STAGE REVIEW : ‘DON JUAN,’ A BIT BEDEVILED
Is “Don Juan in Hell” a quartet?
In the standard staging, which was originated by a group called the First Drama Quartette, the actors wear formal clothes and use scripts propped on music stands to guide them through the play’s most intricate passages, just as a string quartet would.
Nevertheless, if you believe that no single voice ought to be more important than the other three in a quartet, “Don Juan in Hell” doesn’t fill the bill. By singling out Don Juan, the title tells us who the real star is. It’s Don Juan who speaks most often, and most clearly, for George Bernard Shaw, the author. If this is a quartet, then Don Juan is a very domineering first violinist. Perhaps we ought to think of the piece as a one-movement concerto instead of a quartet.
It follows that the success of any production is disproportionately determined by the fellow who plays Don Juan. And this is where director Norman Cohen’s otherwise glittering rendition of the First Drama Quartette concept (at Room for Theatre) falters: Henry Darrow isn’t quite up to the job.
He looks right for the role. It’s easy to see why women were so attracted to the don, back in his days as an earthly rake. He retains his youthful dimples, and his eyes can still sparkle with considerable charm. He maintains a courtly manner while addressing his former love, Dona Ana, and sometimes he even extends his gallant gestures to the Devil himself.
The problem is in Darrow’s line readings. The role requires an almost superhuman fluency; the other characters are in awe of Don Juan’s gift for gab. Darrow makes sense of most of what he’s saying. Yet occasionally he swallows a phrase or clips off a word. When this happens, even if only once in the middle of one of his arias, it’s enough to interrupt the flow ever so slightly--to distract the audience into thinking about words rather than meaning. And it happened more than once last Sunday.
Another distraction: Darrow referred to his script more visibly than the other actors did. His lines are admittedly much more plentiful--and difficult--than anyone else’s, and an observer has no way of knowing whether he had any more time in which to learn them.
If he didn’t, director Cohen should have insisted on it. For Don Juan, more than the other characters, ought to speak from his mind instead of his book. It’s he who maintains that human beings should seek to become supermen through the strength of their minds and wills; when he appears to be less in command of what he’s saying than the easy-come, easy-go folks who are satisfied with Hell, his argument is subtly diminished.
Darrow’s vocal timbre doesn’t sound particularly superhuman either; at one point Sunday he sounded hoarse. His low register was seductive enough but he couldn’t quite muster the requisite power for his more impassioned moments.
His colleagues were in fine form.
Fresh off a long line of devilish grandfather roles, Harold Gould now tackles the grandest and most devilish old-timer of them all--Satan. It’s such a splendidly alluring performance that one wonders if the ministers who have raised a stink about satanic rock-and-roll lyrics will mount a picket line at Room for Theatre.
We appreciate this Satan not because he begs for our sympathy. Indeed, as he dismisses those whose inferior tastes might lead them to prefer Heaven to Hell, he sounds like the snootiest, most imperious maitre d’ in all of Beverly Hills.

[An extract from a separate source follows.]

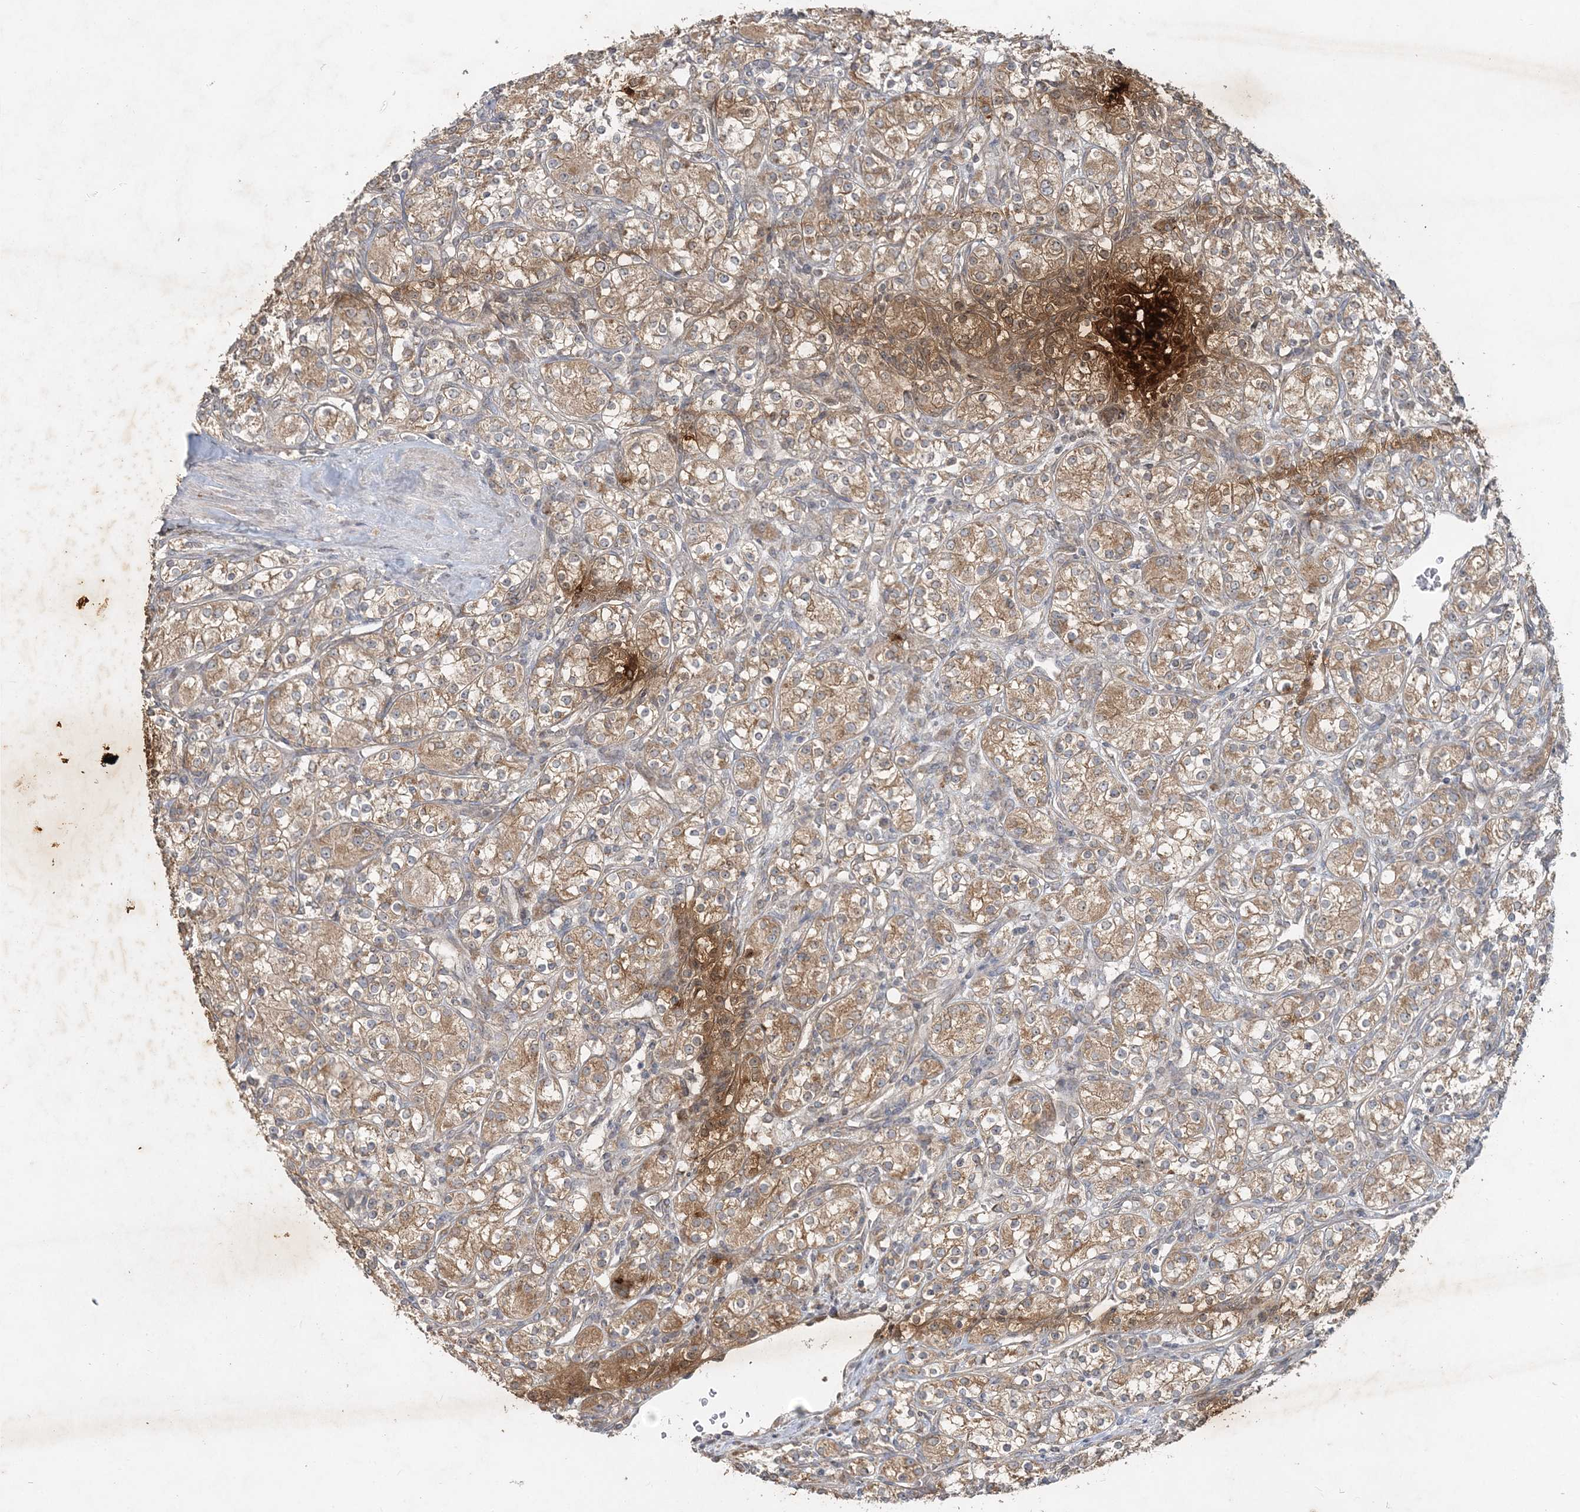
{"staining": {"intensity": "moderate", "quantity": ">75%", "location": "cytoplasmic/membranous"}, "tissue": "renal cancer", "cell_type": "Tumor cells", "image_type": "cancer", "snomed": [{"axis": "morphology", "description": "Adenocarcinoma, NOS"}, {"axis": "topography", "description": "Kidney"}], "caption": "Renal adenocarcinoma was stained to show a protein in brown. There is medium levels of moderate cytoplasmic/membranous staining in about >75% of tumor cells.", "gene": "RAB14", "patient": {"sex": "male", "age": 77}}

No, it’s the sheer strength of this devil’s voice and manner that command our respect. He appears to be a man who knows exactly what he wants--and how to get it. This may not be what Shaw wanted--he described the devil as “enormously less vital than the woman”--yet it enriches the debate immeasurably. Nor is this devil imprisoned in hedonism. When he speaks of the everlasting pendulum between Heaven and Hell, we believe that he has swung across that pendulum himself many times. This is a devil for all seasons.
The other two roles aren’t nearly as deep, but Cohen’s actors strike the right notes.

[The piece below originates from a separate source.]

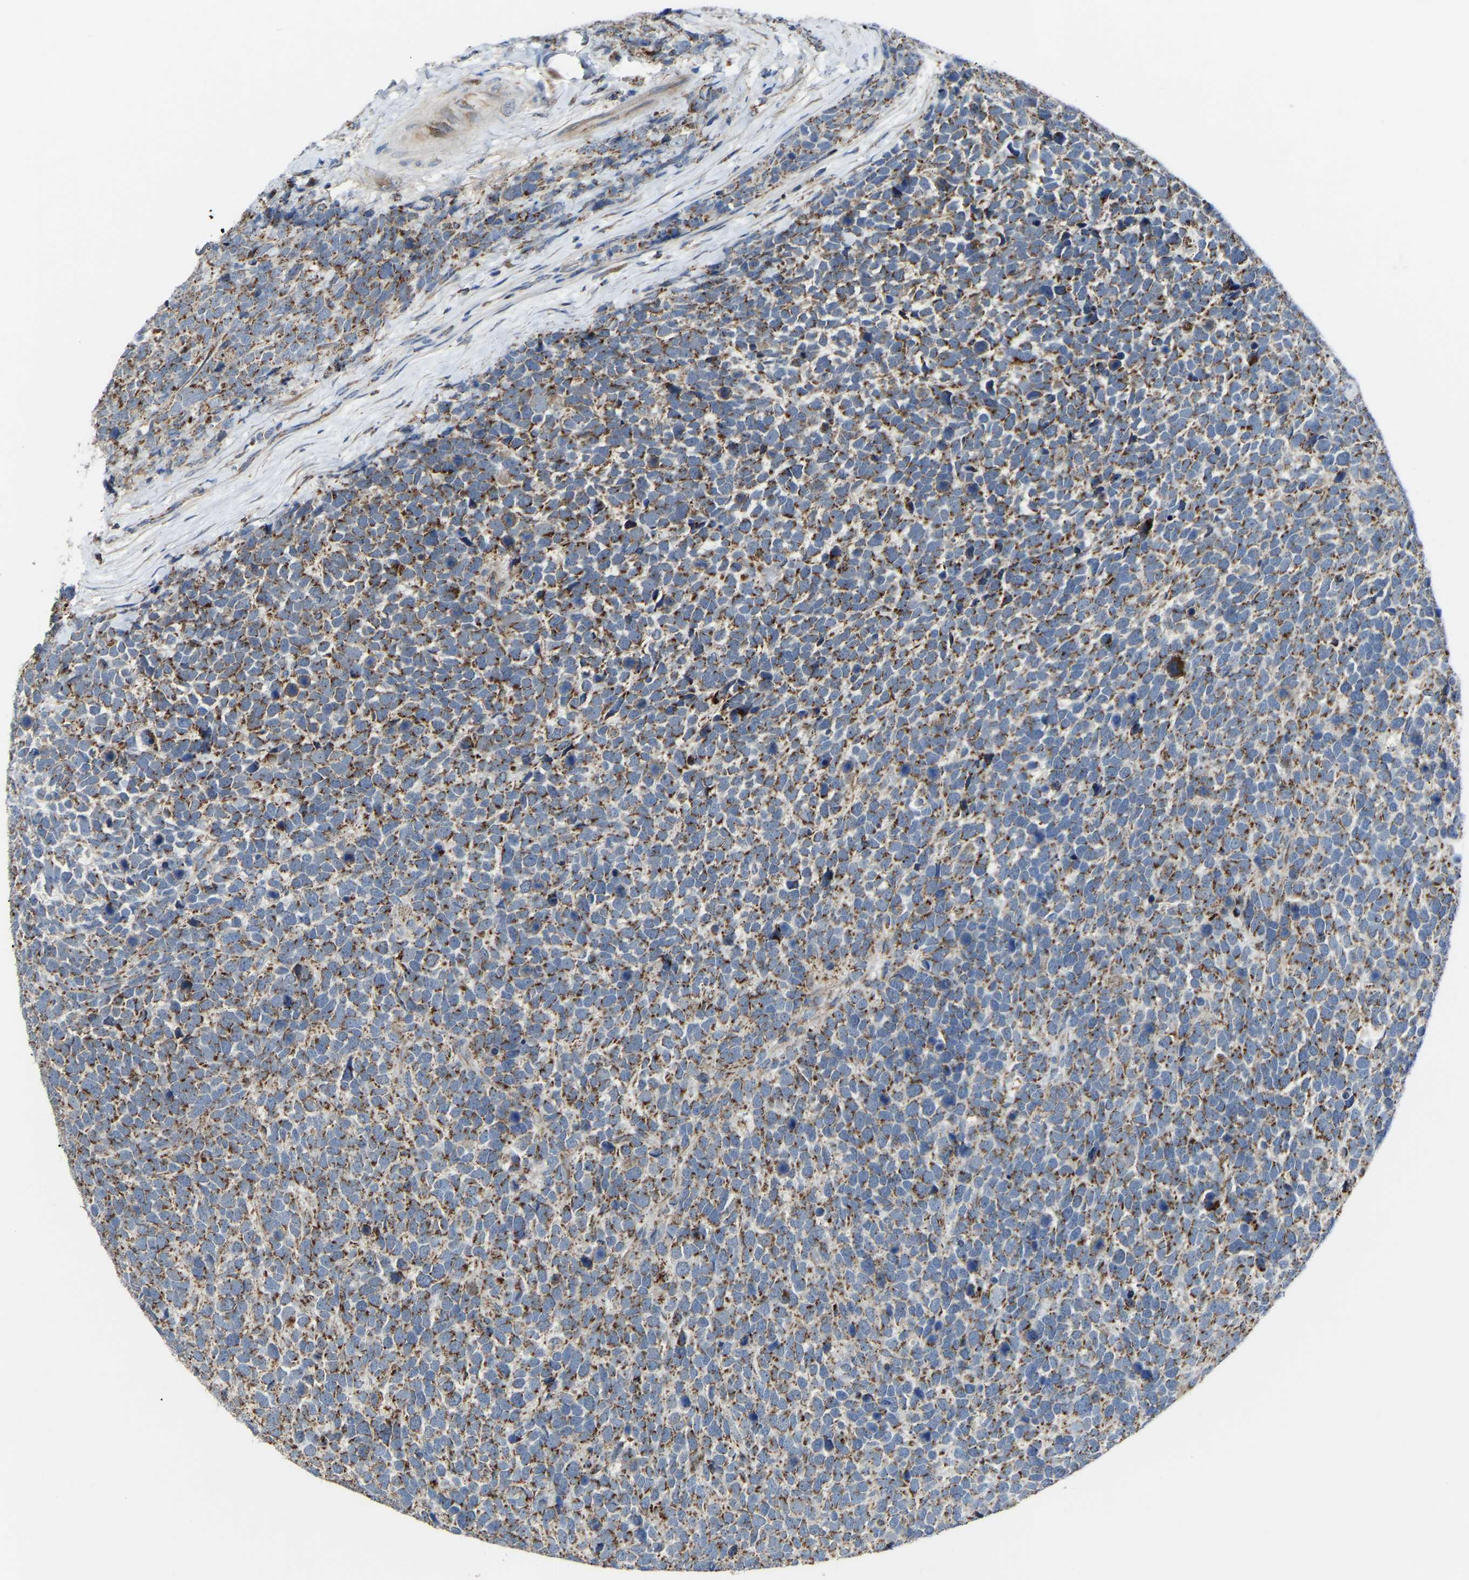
{"staining": {"intensity": "moderate", "quantity": ">75%", "location": "cytoplasmic/membranous"}, "tissue": "urothelial cancer", "cell_type": "Tumor cells", "image_type": "cancer", "snomed": [{"axis": "morphology", "description": "Urothelial carcinoma, High grade"}, {"axis": "topography", "description": "Urinary bladder"}], "caption": "Brown immunohistochemical staining in human urothelial carcinoma (high-grade) displays moderate cytoplasmic/membranous staining in approximately >75% of tumor cells.", "gene": "CANT1", "patient": {"sex": "female", "age": 82}}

Claudette Nevins has a fine gift for righteous indignation, which is what Dona Ana requires, and her eyes light up at the end of the show as she contemplates joining Don Juan’s lonely quest. John Ingle’s Statue is properly animated, now that he’s free of his heavenly shackles. His chin thrusts upward, his eyebrows arch and his voice sounds like a blustery general’s--though it’s hardly the countertenor that the script prescribes.
Diana Eden has dressed everyone in gleaming white--and Gould’s hair and beard match the costumes. Geoffrey Rinehart’s lights and Jon Gottlieb’s sound contribute a measure of otherworldliness, but no one tries to turn this into a special-effects movie.
It remains, always, an eminently civilized discourse on the pains and pleasures of being human. Humans who appreciate the bouncing ball of Shavian conversation should find something of worth in it.